What really is iQuest?

Internship class helps students get real-world work experiences

Anvi Kataria

iQuest adviser Michelle Turner talks to some of the students in her unique class, which meets only once a week. The class focuses on finding internships for the students.

Sitting in class for hours each day can feel like a waste of time for some students, especially those who know what field they want to pursue as a career.
Thankfully, Cal High offers a solution to this problem: the iQuest program.
iQuest is a class that provides seniors an opportunity to gain real work experience in their field of interest. The class helps students find and apply for internships that they attend in lieu of one period of a traditional class.
“It’s actually useful life experience,” senior Julia Rocha said.
The class meets once a week, on either Tuesdays or Wednesdays, during the allocated period. This opens up free time in students’ schedules to work at their internships, pursue their interests, or spend time on hobbies.
In the classroom, iQuest students learn so-called “soft skills.” These are interpersonal professional skills that aren’t taught in many other classes.
“Every week, we have a different [lesson plan] that’s centered around building your future,” senior Austin Martin said.

## REQUIREMENTS
Transcribe the stretch of the iQuest article from "Thankfully, Cal High" through "Austin Martin said.".

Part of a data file
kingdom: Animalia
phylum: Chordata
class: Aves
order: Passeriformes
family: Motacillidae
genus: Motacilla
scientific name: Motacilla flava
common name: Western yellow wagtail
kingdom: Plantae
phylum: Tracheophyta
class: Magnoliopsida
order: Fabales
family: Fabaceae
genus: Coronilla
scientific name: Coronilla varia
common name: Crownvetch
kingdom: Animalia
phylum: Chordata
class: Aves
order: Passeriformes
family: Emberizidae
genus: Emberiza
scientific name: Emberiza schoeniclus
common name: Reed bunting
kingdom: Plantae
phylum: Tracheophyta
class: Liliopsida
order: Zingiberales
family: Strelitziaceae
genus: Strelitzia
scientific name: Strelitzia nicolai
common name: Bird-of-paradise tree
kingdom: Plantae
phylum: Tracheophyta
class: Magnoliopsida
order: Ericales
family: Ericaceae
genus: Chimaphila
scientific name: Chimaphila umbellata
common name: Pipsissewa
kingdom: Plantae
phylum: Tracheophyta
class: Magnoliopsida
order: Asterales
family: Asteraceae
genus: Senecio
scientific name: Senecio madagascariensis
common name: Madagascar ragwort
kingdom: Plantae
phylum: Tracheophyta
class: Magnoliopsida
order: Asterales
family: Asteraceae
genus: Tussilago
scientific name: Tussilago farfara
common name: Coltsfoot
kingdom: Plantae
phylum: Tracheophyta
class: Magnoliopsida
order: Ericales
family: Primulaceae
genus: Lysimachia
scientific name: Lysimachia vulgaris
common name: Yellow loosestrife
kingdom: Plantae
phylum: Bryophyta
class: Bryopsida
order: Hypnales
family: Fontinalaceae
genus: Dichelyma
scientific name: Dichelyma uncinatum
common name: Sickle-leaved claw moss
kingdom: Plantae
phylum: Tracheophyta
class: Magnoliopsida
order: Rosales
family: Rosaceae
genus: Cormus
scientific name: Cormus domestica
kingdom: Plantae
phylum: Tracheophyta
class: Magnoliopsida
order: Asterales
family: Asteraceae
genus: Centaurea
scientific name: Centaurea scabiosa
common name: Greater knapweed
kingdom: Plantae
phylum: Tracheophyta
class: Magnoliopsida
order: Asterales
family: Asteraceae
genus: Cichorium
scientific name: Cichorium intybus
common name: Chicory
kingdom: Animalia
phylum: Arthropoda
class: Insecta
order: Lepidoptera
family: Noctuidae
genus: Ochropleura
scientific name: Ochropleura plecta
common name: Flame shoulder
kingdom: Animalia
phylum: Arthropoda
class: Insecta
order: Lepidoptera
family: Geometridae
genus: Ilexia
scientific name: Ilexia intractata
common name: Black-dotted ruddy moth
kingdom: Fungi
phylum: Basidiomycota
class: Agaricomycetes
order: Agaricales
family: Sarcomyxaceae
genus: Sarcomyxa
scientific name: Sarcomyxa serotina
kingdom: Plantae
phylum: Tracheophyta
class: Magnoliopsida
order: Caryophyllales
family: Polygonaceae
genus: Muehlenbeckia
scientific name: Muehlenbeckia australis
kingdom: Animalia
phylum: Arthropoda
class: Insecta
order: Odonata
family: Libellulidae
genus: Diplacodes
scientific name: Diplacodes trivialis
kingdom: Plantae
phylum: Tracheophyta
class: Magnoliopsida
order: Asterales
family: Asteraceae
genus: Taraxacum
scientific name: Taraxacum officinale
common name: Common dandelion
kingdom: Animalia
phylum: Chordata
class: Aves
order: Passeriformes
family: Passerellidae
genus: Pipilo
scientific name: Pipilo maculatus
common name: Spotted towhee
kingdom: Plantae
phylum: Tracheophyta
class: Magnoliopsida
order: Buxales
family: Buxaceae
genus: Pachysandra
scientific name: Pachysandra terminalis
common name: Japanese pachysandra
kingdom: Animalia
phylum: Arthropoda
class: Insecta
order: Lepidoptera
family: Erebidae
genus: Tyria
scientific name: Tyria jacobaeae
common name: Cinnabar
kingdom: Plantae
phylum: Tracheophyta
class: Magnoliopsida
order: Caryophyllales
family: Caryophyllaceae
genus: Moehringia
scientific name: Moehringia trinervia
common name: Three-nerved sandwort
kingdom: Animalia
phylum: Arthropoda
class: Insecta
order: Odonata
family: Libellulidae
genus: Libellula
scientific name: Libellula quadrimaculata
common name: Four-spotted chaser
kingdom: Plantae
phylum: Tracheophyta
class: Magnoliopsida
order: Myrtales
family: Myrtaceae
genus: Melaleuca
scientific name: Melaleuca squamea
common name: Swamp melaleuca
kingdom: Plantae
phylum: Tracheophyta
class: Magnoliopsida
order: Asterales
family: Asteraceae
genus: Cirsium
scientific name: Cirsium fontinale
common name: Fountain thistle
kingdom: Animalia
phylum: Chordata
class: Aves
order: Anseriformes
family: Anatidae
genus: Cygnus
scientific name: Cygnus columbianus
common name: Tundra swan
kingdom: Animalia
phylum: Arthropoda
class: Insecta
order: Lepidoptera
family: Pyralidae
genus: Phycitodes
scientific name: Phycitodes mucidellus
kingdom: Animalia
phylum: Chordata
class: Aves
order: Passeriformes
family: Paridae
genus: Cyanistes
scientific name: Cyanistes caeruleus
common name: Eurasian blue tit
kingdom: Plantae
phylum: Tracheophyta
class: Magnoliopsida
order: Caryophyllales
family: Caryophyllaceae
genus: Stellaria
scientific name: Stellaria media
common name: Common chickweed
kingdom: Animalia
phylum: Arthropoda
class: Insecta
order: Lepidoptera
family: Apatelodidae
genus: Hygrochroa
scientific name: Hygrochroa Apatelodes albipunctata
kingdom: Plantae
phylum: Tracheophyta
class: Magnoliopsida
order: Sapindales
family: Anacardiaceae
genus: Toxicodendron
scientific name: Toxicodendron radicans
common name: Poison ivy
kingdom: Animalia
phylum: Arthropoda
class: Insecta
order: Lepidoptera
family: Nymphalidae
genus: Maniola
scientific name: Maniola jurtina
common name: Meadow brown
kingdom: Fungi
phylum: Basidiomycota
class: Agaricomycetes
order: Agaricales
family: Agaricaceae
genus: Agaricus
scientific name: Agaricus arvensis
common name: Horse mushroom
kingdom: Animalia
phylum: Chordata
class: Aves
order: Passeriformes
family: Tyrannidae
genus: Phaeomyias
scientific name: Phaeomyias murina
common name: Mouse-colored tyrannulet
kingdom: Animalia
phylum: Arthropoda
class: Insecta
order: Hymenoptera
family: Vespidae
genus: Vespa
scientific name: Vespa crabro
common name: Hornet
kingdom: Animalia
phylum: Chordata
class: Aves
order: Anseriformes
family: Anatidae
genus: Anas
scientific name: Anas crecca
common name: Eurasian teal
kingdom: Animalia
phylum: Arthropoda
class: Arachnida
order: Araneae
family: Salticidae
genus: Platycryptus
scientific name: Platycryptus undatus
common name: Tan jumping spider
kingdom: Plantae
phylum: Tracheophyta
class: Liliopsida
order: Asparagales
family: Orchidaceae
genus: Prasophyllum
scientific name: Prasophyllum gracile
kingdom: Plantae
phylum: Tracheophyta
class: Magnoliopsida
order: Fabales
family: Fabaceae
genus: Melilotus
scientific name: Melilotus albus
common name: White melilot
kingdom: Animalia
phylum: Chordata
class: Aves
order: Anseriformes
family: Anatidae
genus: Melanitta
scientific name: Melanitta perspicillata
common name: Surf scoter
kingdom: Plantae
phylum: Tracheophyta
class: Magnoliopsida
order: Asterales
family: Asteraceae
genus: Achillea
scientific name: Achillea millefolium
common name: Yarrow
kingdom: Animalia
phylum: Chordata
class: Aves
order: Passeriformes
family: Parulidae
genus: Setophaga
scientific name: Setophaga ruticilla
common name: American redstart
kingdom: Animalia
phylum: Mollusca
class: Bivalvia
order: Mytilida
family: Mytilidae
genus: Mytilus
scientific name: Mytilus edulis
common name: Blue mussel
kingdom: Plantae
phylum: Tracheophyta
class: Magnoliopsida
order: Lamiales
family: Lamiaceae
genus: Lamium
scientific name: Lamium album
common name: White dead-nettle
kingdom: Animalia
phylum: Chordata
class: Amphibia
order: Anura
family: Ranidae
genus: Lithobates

## ANSWER BELOW
Thankfully, Cal High offers a solution to this problem: the iQuest program.
iQuest is a class that provides seniors an opportunity to gain real work experience in their field of interest. The class helps students find and apply for internships that they attend in lieu of one period of a traditional class.
“It’s actually useful life experience,” senior Julia Rocha said.
The class meets once a week, on either Tuesdays or Wednesdays, during the allocated period. This opens up free time in students’ schedules to work at their internships, pursue their interests, or spend time on hobbies.
In the classroom, iQuest students learn so-called “soft skills.” These are interpersonal professional skills that aren’t taught in many other classes.
“Every week, we have a different [lesson plan] that’s centered around building your future,” senior Austin Martin said.